* _Task set_:
1) Can you reproduce the passage of the disk statistics documentation patch from "As you are changing" up to and including "insertions(+), 1 deletion(-)", word for word?
2) Could you resume the disk statistics documentation patch, picking up right after its last line?

* _Text provided_:
As you are changing a userspace ABI, please document it properly in
Documentation/ABI/ when you change it.
thanks,
greg k-h
Update the documentation to reflect the change in userspace interface.
Signed-off-by: Jerome Marchand <[email protected]>
---
Documentation/ABI/testing/procfs-diskstats | 22 ++++++++++++++
Documentation/ABI/testing/sysfs-block | 28 +++++++++++++++++++
Documentation/iostats.txt | 15 +++++++++-
3 files changed, 64 insertions(+), 1 deletion(-)
diff -urNp linux-2.6.orig/Documentation/ABI/testing/procfs-diskstats linux-2.6/Documentation/ABI/testing/procfs-diskstats
--- linux-2.6.orig/Documentation/ABI/testing/procfs-diskstats 1970-01-01 01:00:00.000000000 +0100
+++ linux-2.6/Documentation/ABI/testing/procfs-diskstats 2008-02-05 19:29:10.000000000 +0100
@@ -0,0 +1,22 @@
+What: /proc/diskstats
+Date: February 2008
+Contact: Jerome Marchand <[email protected]>
+Description:
+ The /proc/diskstats file displays the I/O statistics
+ of block devices. Each line contains the following 14
+ fields:
+ 1 - major number
+ 2 - minor mumber
+ 3 - device name
+ 4 - reads completed succesfully
+ 5 - reads merged
+ 6 - sectors read
+ 7 - time spent reading (ms)
+ 8 - writes completed
+ 9 - writes merged
+ 10 - sectors written
+ 11 - time spent writing (ms)
+ 12 - I/Os currently in progress
+ 13 - time spent doing I/Os (ms)
+ 14 - weighted time spent doing I/Os (ms)
+ For more details refer to Documentation/iostats.txt
diff -urNp linux-2.6.orig/Documentation/ABI/testing/sysfs-block linux-2.6/Documentation/ABI/testing/sysfs-block
--- linux-2.6.orig/Documentation/ABI/testing/sysfs-block 1970-01-01 01:00:00.000000000 +0100
+++ linux-2.6/Documentation/ABI/testing/sysfs-block 2008-02-05 19:32:02.000000000 +0100
@@ -0,0 +1,28 @@
+What: /sys/block/<disk>/stat
+Date: February 2008
+Contact: Jerome Marchand <[email protected]>
+Description:
+ The /sys/block/<disk>/stat files displays the I/O
+ statistics of disk <disk>. They contain 11 fields:
+ 1 - reads completed succesfully
+ 2 - reads merged
+ 3 - sectors read
+ 4 - time spent reading (ms)

* _Extracted information_:
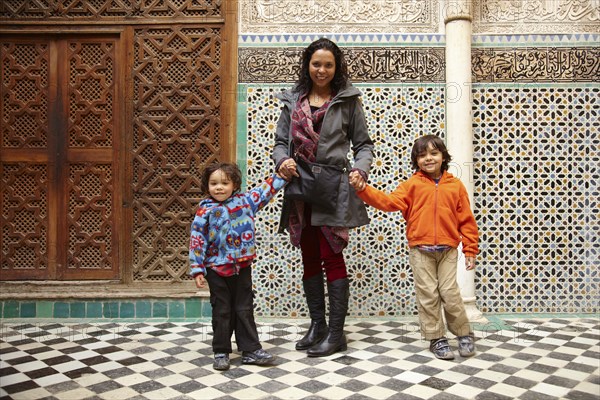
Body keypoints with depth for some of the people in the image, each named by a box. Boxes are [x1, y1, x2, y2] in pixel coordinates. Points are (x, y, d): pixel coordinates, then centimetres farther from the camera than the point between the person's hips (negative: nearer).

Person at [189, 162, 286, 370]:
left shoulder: (245, 201, 1)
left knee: (245, 310, 11)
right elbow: (197, 241, -7)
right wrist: (197, 270, -9)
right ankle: (221, 352, 21)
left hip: (242, 267, 3)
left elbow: (265, 191, 10)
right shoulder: (205, 211, -7)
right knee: (222, 312, 8)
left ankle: (251, 350, 20)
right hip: (217, 269, -2)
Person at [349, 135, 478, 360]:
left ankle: (464, 334, 24)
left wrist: (470, 249, 3)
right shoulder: (412, 185, 2)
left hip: (448, 250, 0)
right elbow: (389, 202, -9)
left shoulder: (455, 185, 5)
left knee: (450, 293, 1)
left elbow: (466, 219, 6)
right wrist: (364, 190, -22)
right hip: (421, 250, 0)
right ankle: (436, 338, 18)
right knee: (427, 295, 4)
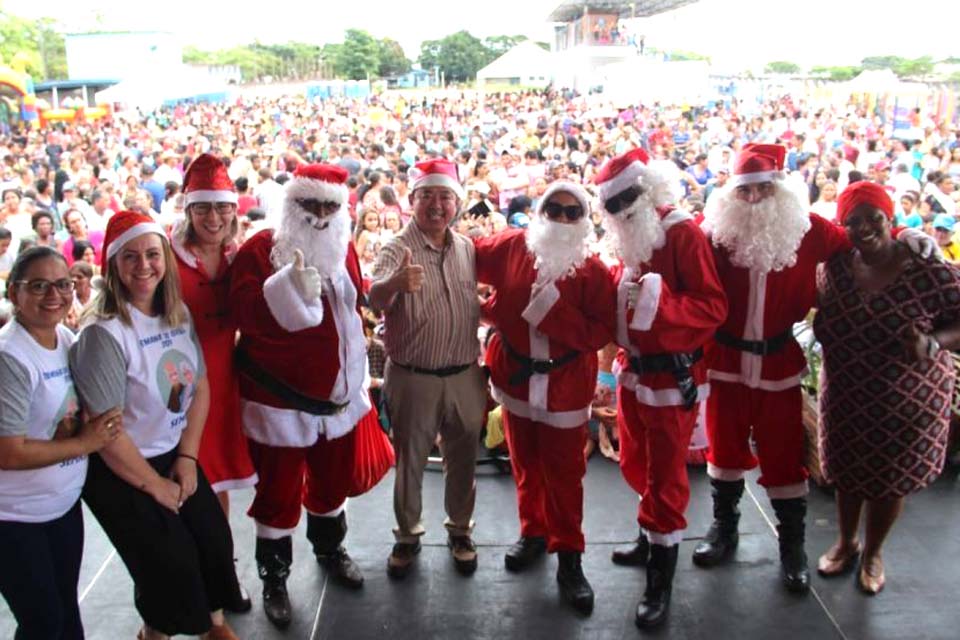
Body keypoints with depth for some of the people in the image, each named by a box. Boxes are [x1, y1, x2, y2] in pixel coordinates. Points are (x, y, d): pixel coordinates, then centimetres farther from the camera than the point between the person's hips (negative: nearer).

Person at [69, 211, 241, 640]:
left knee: (216, 540, 9)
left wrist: (187, 457, -3)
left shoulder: (178, 316, -2)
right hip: (120, 473, -6)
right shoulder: (104, 333, -23)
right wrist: (154, 485, -12)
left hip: (176, 458, 6)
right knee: (173, 563, 0)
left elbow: (200, 386, 5)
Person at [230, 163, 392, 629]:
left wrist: (357, 372, 19)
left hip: (338, 393, 5)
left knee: (333, 481, 21)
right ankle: (274, 577, 27)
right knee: (279, 491, 8)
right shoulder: (259, 250, -12)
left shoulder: (344, 249, 5)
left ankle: (329, 548, 46)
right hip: (279, 397, -5)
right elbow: (244, 311, -26)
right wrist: (290, 287, -40)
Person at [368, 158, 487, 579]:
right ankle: (408, 535, 31)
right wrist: (395, 282, -53)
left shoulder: (467, 249, 4)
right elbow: (375, 302, -30)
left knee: (462, 458, 15)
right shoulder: (397, 249, -12)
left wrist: (479, 362, 11)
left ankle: (460, 530, 35)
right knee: (409, 459, 11)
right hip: (413, 377, -3)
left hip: (465, 374, 4)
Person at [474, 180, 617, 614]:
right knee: (525, 464, 17)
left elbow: (600, 333, -16)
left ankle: (569, 557, 16)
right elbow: (471, 260, 14)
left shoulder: (592, 270, -11)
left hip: (565, 385, -3)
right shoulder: (511, 247, -3)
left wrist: (551, 310, -24)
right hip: (515, 376, 3)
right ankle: (533, 532, 36)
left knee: (564, 474, 3)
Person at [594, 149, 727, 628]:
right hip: (633, 371, 8)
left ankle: (661, 581, 14)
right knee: (636, 465, 20)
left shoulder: (683, 234, -16)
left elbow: (713, 306, -22)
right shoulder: (629, 239, 8)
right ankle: (653, 538, 43)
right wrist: (619, 293, -1)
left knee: (665, 477, 1)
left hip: (672, 378, -8)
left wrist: (656, 300, -32)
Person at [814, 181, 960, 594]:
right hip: (845, 397, 3)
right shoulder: (836, 267, -7)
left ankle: (873, 553, 41)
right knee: (846, 472, 19)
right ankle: (845, 543, 45)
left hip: (907, 399, -3)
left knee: (890, 478, 16)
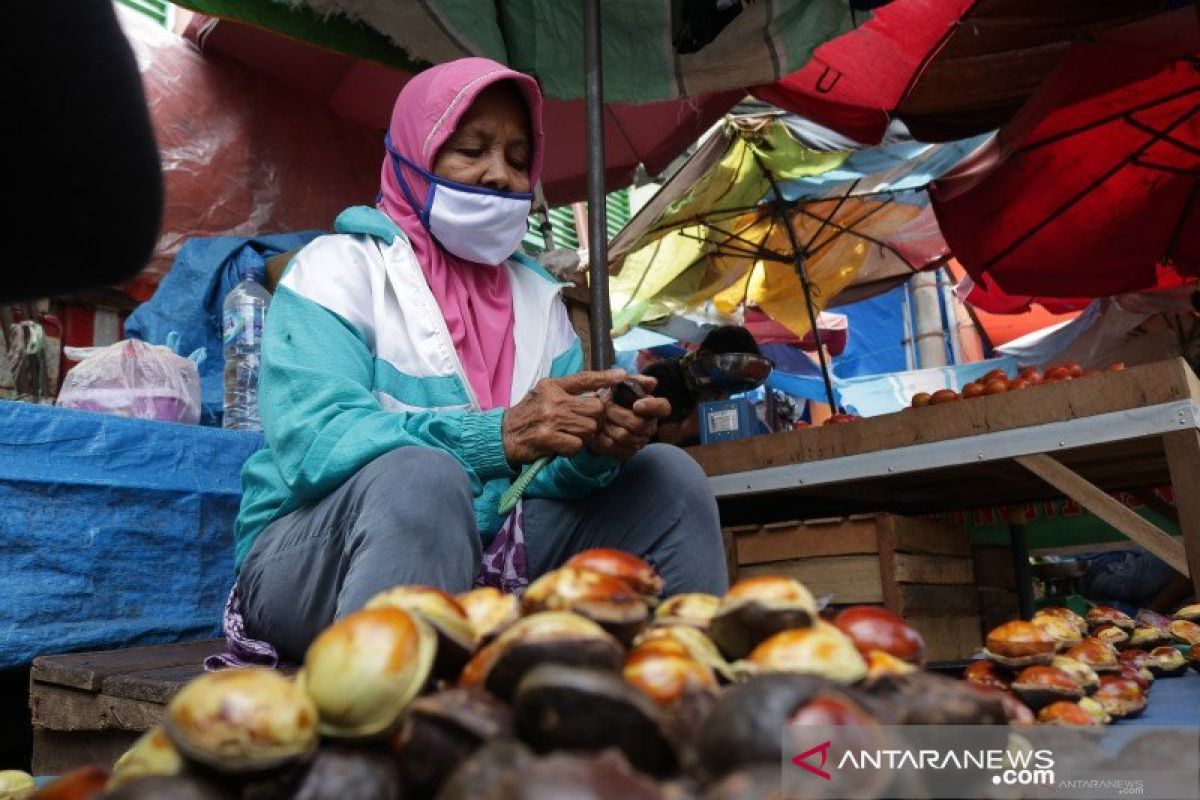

* _Answers per task_:
1)
As you are changing a userspace ABI, please document it properly in
Documentation/ABI/ when you change it.
thanks,
greg k-h
Update the documentation to reflect the change in userspace interface.
Signed-off-by: Jerome Marchand <[email protected]>
---
Documentation/ABI/testing/procfs-diskstats | 22 ++++++++++++++
Documentation/ABI/testing/sysfs-block | 28 +++++++++++++++++++
Documentation/iostats.txt | 15 +++++++++-
3 files changed, 64 insertions(+), 1 deletion(-)

2)
+ 5 - writes completed
+ 6 - writes merged
+ 7 - sectors written
+ 8 - time spent writing (ms)
+ 9 - I/Os currently in progress
+ 10 - time spent doing I/Os (ms)
+ 11 - weighted time spent doing I/Os (ms)
+ For more details refer Documentation/iostats.txt
+
+
+What: /sys/block/<disk>/<part>/stat
+Date: February 2008
+Contact: Jerome Marchand <[email protected]>
+Description:
+ The /sys/block/<disk>/<part>/stat files display the
+ I/O statistics of partition <part>. The format is the
+ same as the above-written /sys/block/<disk>/stat
+ format.
diff -urNp linux-2.6.orig/Documentation/iostats.txt linux-2.6/Documentation/iostats.txt
--- linux-2.6.orig/Documentation/iostats.txt 2008-02-05 19:29:44.000000000 +0100
+++ linux-2.6/Documentation/iostats.txt 2008-02-05 19:29:10.000000000 +0100
@@ -58,7 +58,7 @@ they should not wrap twice before you no
Each set of stats only applies to the indicated device; if you want
system-wide stats you'll have to find all the devices and sum them all up.
-Field 1 -- # of reads issued
+Field 1 -- # of reads completed
This is the total number of reads completed successfully.
Field 2 -- # of reads merged, field 6 -- # of writes merged
Reads and writes which are adjacent to each other may be merged for
@@ -132,6 +132,19 @@ words, the number of reads for partition
of queuing for partitions, and at completion for whole disks. This is
a subtle distinction that is probably uninteresting for most cases.
+More significant is the error induced by counting the numbers of
+reads/writes before merges for partitions and after for disks. Since a
+typical workload usually contains a lot of successive and adjacent requests,
+the number of reads/writes issued can be several times higher than the
+number of reads/writes completed.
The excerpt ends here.